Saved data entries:
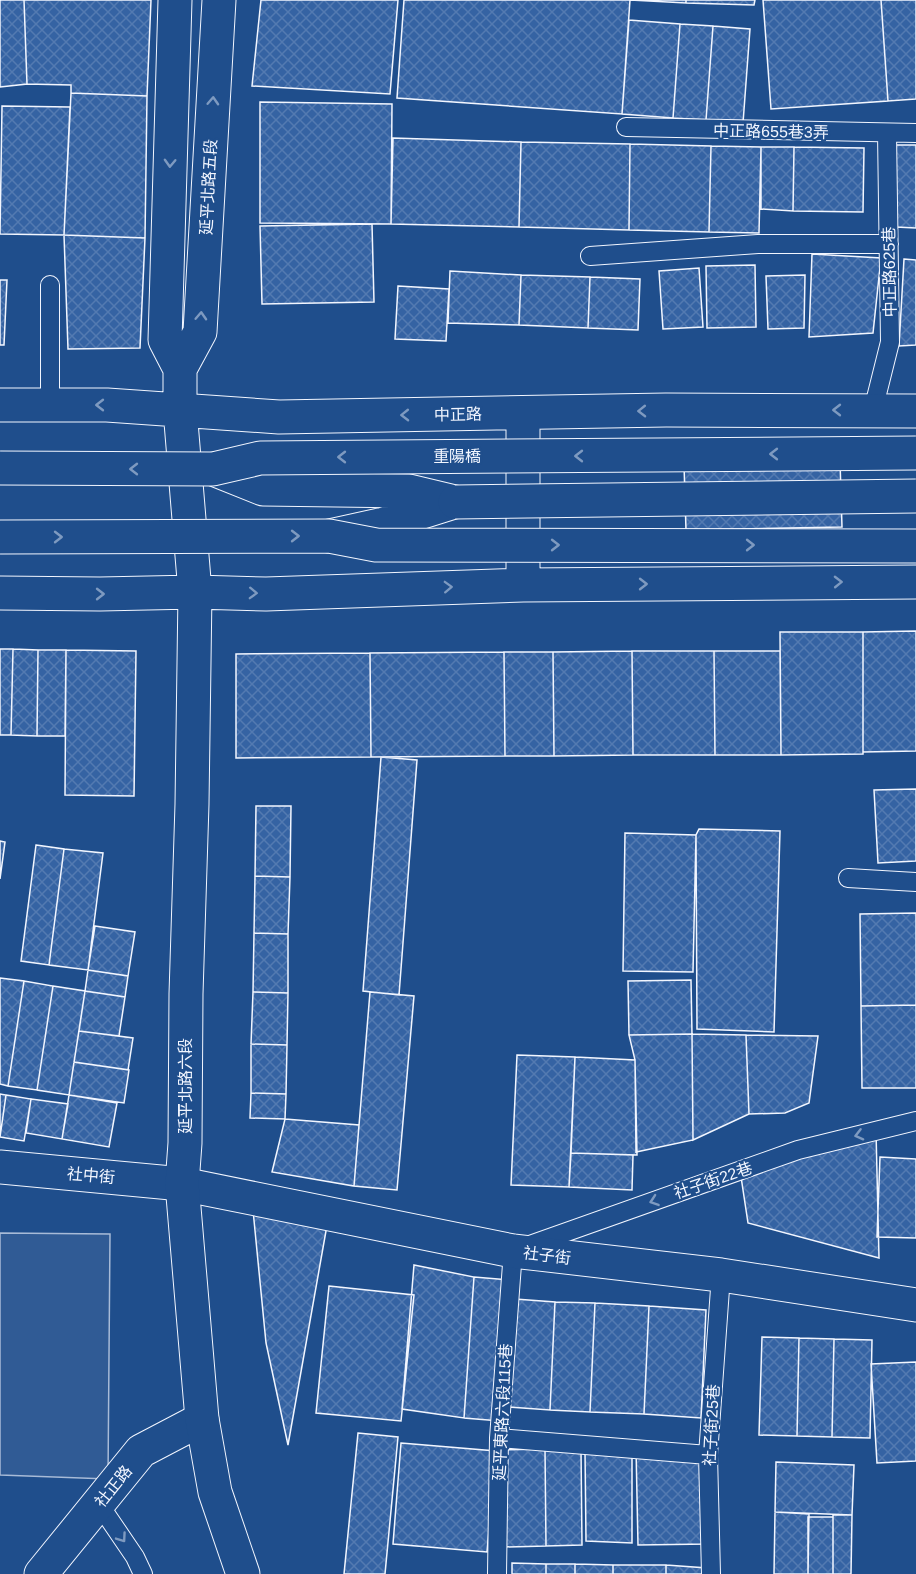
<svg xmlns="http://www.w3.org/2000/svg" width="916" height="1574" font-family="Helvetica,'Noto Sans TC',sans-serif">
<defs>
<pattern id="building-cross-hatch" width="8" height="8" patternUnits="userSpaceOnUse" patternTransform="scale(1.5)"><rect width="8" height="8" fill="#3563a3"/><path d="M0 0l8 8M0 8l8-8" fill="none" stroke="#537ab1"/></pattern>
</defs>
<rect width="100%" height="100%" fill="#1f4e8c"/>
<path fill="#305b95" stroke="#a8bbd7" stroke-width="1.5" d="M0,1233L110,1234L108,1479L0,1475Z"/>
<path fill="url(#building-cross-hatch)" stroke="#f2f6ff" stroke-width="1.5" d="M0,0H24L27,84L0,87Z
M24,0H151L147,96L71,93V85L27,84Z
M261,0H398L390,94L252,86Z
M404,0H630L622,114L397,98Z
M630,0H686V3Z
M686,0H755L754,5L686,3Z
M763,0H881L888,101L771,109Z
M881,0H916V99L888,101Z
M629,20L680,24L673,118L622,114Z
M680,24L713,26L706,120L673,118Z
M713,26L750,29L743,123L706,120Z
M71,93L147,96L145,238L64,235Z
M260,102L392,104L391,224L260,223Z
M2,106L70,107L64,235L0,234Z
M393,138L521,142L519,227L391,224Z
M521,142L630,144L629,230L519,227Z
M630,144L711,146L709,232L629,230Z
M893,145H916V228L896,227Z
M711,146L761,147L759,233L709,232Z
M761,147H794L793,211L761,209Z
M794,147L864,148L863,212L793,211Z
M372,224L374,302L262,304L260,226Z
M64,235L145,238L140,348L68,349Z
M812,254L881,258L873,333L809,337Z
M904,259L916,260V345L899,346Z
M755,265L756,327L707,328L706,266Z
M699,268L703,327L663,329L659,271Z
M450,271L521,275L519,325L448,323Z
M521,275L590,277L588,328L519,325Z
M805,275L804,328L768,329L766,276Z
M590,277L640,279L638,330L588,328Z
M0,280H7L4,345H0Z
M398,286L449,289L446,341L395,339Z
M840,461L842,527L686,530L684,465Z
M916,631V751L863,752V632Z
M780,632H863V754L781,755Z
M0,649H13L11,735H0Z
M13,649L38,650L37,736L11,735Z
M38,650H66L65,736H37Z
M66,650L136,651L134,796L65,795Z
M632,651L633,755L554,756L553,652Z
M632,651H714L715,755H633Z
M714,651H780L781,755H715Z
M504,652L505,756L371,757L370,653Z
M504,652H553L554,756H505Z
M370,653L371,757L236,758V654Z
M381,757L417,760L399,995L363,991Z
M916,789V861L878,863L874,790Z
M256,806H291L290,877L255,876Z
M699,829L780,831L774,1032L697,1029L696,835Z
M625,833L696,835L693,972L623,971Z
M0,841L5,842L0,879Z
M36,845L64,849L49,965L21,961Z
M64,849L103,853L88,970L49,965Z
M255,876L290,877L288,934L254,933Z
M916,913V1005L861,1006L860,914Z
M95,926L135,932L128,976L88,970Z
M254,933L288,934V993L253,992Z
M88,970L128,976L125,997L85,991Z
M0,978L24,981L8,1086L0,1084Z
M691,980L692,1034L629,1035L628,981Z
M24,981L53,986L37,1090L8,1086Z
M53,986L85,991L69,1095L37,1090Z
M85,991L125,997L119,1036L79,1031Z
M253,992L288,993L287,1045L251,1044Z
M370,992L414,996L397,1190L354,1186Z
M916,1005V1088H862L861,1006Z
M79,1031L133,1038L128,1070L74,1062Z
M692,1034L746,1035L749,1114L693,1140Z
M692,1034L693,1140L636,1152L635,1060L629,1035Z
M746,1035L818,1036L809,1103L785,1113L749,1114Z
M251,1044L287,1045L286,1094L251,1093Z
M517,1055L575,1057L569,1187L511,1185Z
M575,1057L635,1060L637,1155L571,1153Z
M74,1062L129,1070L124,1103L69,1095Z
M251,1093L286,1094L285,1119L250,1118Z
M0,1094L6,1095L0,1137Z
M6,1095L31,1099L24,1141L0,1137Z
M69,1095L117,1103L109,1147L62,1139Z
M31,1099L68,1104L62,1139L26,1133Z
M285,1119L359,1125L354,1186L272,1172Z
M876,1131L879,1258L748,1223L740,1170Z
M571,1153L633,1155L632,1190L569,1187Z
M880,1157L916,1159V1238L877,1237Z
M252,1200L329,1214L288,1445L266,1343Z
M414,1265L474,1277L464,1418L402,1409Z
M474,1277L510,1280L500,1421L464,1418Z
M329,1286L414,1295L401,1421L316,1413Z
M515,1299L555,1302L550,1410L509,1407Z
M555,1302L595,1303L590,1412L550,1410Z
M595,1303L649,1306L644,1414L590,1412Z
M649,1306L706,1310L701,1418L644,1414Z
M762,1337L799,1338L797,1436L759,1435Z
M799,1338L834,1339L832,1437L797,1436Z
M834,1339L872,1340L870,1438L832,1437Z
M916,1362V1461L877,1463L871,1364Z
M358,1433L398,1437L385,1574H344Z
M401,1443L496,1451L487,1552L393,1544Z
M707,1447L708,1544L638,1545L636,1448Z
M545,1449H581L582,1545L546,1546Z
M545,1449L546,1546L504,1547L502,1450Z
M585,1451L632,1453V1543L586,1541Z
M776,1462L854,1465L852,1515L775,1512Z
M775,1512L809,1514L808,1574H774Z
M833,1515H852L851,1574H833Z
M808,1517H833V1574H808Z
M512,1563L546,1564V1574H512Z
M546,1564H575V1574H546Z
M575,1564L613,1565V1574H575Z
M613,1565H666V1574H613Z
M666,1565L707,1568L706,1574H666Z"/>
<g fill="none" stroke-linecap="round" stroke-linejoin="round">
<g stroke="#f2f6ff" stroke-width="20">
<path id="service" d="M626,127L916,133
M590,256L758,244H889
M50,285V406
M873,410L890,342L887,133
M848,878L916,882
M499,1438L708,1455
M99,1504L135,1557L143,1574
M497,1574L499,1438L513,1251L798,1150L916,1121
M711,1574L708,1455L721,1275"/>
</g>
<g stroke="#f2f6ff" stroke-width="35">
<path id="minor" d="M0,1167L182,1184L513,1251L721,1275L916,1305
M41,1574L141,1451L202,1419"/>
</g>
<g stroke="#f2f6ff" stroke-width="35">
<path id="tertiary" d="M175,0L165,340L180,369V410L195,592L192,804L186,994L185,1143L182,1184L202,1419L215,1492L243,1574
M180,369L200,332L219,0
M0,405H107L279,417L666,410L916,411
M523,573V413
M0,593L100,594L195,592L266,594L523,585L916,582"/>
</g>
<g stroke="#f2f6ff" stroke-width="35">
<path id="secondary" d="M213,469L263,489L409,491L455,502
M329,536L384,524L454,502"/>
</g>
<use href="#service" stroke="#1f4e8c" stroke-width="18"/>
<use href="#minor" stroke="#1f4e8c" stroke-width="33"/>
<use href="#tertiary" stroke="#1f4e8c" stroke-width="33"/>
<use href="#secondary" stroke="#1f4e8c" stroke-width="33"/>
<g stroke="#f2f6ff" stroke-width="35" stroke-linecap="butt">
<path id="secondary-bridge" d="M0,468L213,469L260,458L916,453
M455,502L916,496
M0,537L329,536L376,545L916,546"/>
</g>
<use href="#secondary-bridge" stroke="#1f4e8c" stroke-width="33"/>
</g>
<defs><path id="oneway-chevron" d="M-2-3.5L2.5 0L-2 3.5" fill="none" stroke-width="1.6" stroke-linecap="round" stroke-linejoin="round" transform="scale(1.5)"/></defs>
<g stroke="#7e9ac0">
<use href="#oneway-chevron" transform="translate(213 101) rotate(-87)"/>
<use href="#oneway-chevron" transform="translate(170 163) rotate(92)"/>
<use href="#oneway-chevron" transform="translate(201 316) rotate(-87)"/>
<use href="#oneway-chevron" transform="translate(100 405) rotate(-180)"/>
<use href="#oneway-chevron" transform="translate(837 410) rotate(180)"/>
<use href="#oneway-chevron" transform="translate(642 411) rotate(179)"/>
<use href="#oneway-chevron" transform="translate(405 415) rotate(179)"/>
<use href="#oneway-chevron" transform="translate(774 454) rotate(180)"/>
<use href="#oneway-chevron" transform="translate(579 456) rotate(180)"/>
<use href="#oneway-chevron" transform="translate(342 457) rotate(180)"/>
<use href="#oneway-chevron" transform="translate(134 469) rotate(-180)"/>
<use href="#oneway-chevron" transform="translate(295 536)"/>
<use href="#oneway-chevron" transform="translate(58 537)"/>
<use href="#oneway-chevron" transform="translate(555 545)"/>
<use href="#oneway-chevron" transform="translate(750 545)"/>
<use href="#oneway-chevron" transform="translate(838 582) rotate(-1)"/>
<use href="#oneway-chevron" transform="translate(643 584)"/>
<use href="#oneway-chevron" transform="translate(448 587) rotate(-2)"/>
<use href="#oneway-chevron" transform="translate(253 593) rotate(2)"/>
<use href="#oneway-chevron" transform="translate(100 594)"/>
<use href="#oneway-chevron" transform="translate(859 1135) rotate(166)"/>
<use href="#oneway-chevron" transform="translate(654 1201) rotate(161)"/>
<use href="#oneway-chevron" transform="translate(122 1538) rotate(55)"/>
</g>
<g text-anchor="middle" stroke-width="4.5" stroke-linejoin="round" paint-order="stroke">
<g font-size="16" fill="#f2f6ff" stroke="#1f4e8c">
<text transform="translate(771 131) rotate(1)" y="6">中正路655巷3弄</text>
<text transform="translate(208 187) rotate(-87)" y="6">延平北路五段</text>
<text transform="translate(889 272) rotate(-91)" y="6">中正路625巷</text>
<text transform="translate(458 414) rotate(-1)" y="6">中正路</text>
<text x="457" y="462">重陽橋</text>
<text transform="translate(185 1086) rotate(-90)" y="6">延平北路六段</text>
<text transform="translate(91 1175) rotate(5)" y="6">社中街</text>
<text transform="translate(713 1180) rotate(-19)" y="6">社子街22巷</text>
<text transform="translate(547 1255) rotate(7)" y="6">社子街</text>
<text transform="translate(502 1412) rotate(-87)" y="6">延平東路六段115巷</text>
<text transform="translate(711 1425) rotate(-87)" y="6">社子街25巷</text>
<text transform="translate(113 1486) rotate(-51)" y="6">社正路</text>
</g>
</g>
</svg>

What the task requires:
Your task is to restate, word for word, only those lines above that fall between the line holding "M848,878L916,882" and the line holding "M455,502L916,496", inclusive.

Answer to this problem:
M848,878L916,882
M499,1438L708,1455
M99,1504L135,1557L143,1574
M497,1574L499,1438L513,1251L798,1150L916,1121
M711,1574L708,1455L721,1275"/>
</g>
<g stroke="#f2f6ff" stroke-width="35">
<path id="minor" d="M0,1167L182,1184L513,1251L721,1275L916,1305
M41,1574L141,1451L202,1419"/>
</g>
<g stroke="#f2f6ff" stroke-width="35">
<path id="tertiary" d="M175,0L165,340L180,369V410L195,592L192,804L186,994L185,1143L182,1184L202,1419L215,1492L243,1574
M180,369L200,332L219,0
M0,405H107L279,417L666,410L916,411
M523,573V413
M0,593L100,594L195,592L266,594L523,585L916,582"/>
</g>
<g stroke="#f2f6ff" stroke-width="35">
<path id="secondary" d="M213,469L263,489L409,491L455,502
M329,536L384,524L454,502"/>
</g>
<use href="#service" stroke="#1f4e8c" stroke-width="18"/>
<use href="#minor" stroke="#1f4e8c" stroke-width="33"/>
<use href="#tertiary" stroke="#1f4e8c" stroke-width="33"/>
<use href="#secondary" stroke="#1f4e8c" stroke-width="33"/>
<g stroke="#f2f6ff" stroke-width="35" stroke-linecap="butt">
<path id="secondary-bridge" d="M0,468L213,469L260,458L916,453
M455,502L916,496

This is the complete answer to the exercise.